AWS Fault Injection Simulator (FIS) allows you to create and run experiment templates that restart EC2 instances, create packet loss faults or failover database instances/clusters. As it can prove difficult to predict how your AWS resources will respond to interruption in hardware, or even a full outage of an Availability Zone, integrating automated resiliency testing into your environment can prove invaluable. Let’s have a look at how we can use AWS FIS to automate monthly RDS Instance failover to prove that our Multi-AZ RDS Instance is as fault-tolerant as we expect it to be.
Before you start following this AWS FIS experiment setup, make sure you have a Multi-AZ RDS instance to target, and a CloudWatch Log Group to use.
We will start by creating a new Experiment Template in the AWS FIS Console. Name the experiment as you like and choose the action aws:rds:reboot-db-instance. Target can remain default, we only need the single target for this test. Don’t forget to check the Force Failover option!
For the Target definition, we need to define the aws:rds:db Resource Type, after which we can select the database Resource ID from a dropdown list (this will show multiple Database and will allow you to select any or all of them, if you have several RDS instances running in your account).
The default policy created for the default FIS role is as displayed below. Always make sure to scope this to the RDS Instance or Cluster you are working with. If you let the service create the Role you are using, you can do this afterwards by going to the Role in IAM, and changing the attached policy to scope to your specific database.
{
"Version": "2012-10-17",
"Statement": [
{
"Effect": "Allow",
"Principal": {
"Service": "fis.amazonaws.com"
},
"Action": "sts:AssumeRole"
}
]
},
{
"Version": "2012-10-17",
"Statement": [
{
"Sid": "AllowFISExperimentRoleRDSReboot",
"Effect": "Allow",
"Action": ["rds:RebootDBInstance"],
"Resource": "arn:aws:rds:eu-central-1::db:*",
},
{
"Sid": "AllowFISExperimentRoleRDSFailOver",
"Effect": "Allow",
"Action": ["rds:FailoverDBCluster"],
"Resource": "arn:aws:rds:eu-central-1::cluster:*",
},
],
},
{
"Version": "2012-10-17",
"Statement": [
{
"Effect": "Allow",
"Action": [
"logs:CreateLogDelivery"
],
"Resource": "*"
},
{
"Effect": "Allow",
"Action": [
"logs:PutResourcePolicy",
"logs:DescribeResourcePolicies",
"logs:DescribeLogGroups"
],
"Resource": "arn:aws:logs:eu-central-1::log-group:aws-fis-rds-failovers"
}
]
}
We can now run our Experiment.

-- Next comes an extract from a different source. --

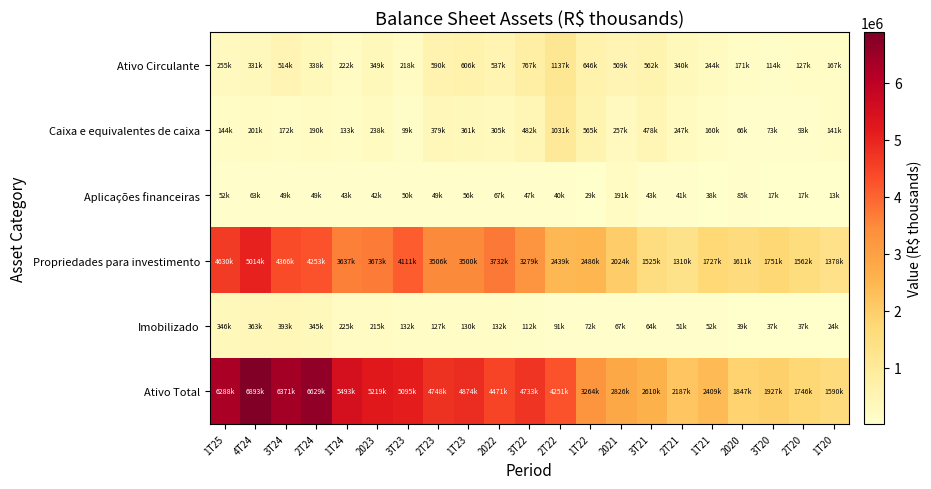

At which category is the sum across all series the highest?

4T24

As soon as the task has finished, a message will popup, claiming a ‘Terminal’ state has been reached, this can be either a failure or a successfully completed run so make sure to check the CloudWatch Log Group.
In CloudWatch, you will see that every step has been logged. The important part here is the Action State conclusion. If you’ve followed things correctly up until now, your RDS instance has successfully failed over to the standby instance in the second AZ.
"action_state":
{
"status": "completed",
"reason": "Action was completed."
}
Awesome! AWS FIS definitely provides a simple method to test fail overs. This, however, was just a manual run but what we really want to do is prove that our database fails over without issue on a regular, repeatable basis. So let’s see how to automate running our FIS template. Of course, there are more ways to go about this, such as running AWS FIS automated from a codepipeline build. But for simplicity for this deployment, we will deploy a Lambda function to run the experiment.
Make sure to grant the Role which is used by the Lambda function the fis:StartExperiment IAM rights. Look up your FIS Experiment template ID in the console and create a Lambda to run your FIS template automatically. Using Boto3 (see Boto3 documentation), we can write a simple script to start our experiment (don’t blindly use below example; make sure you add error handling at a minimum).
import boto3
client = boto3.client('fis')
def lambda_handler():
response = client.start_experiment(
experimentTemplateId='EXT6aFeLV1Y2hudDz',
)
Lastly, create an EventBridge Rule of the type Schedule, to run your Lambda on a scheduled basis, and you’re done! Scheduled, automated RDS instance failover to test your cluster resiliency and failover handling for the application.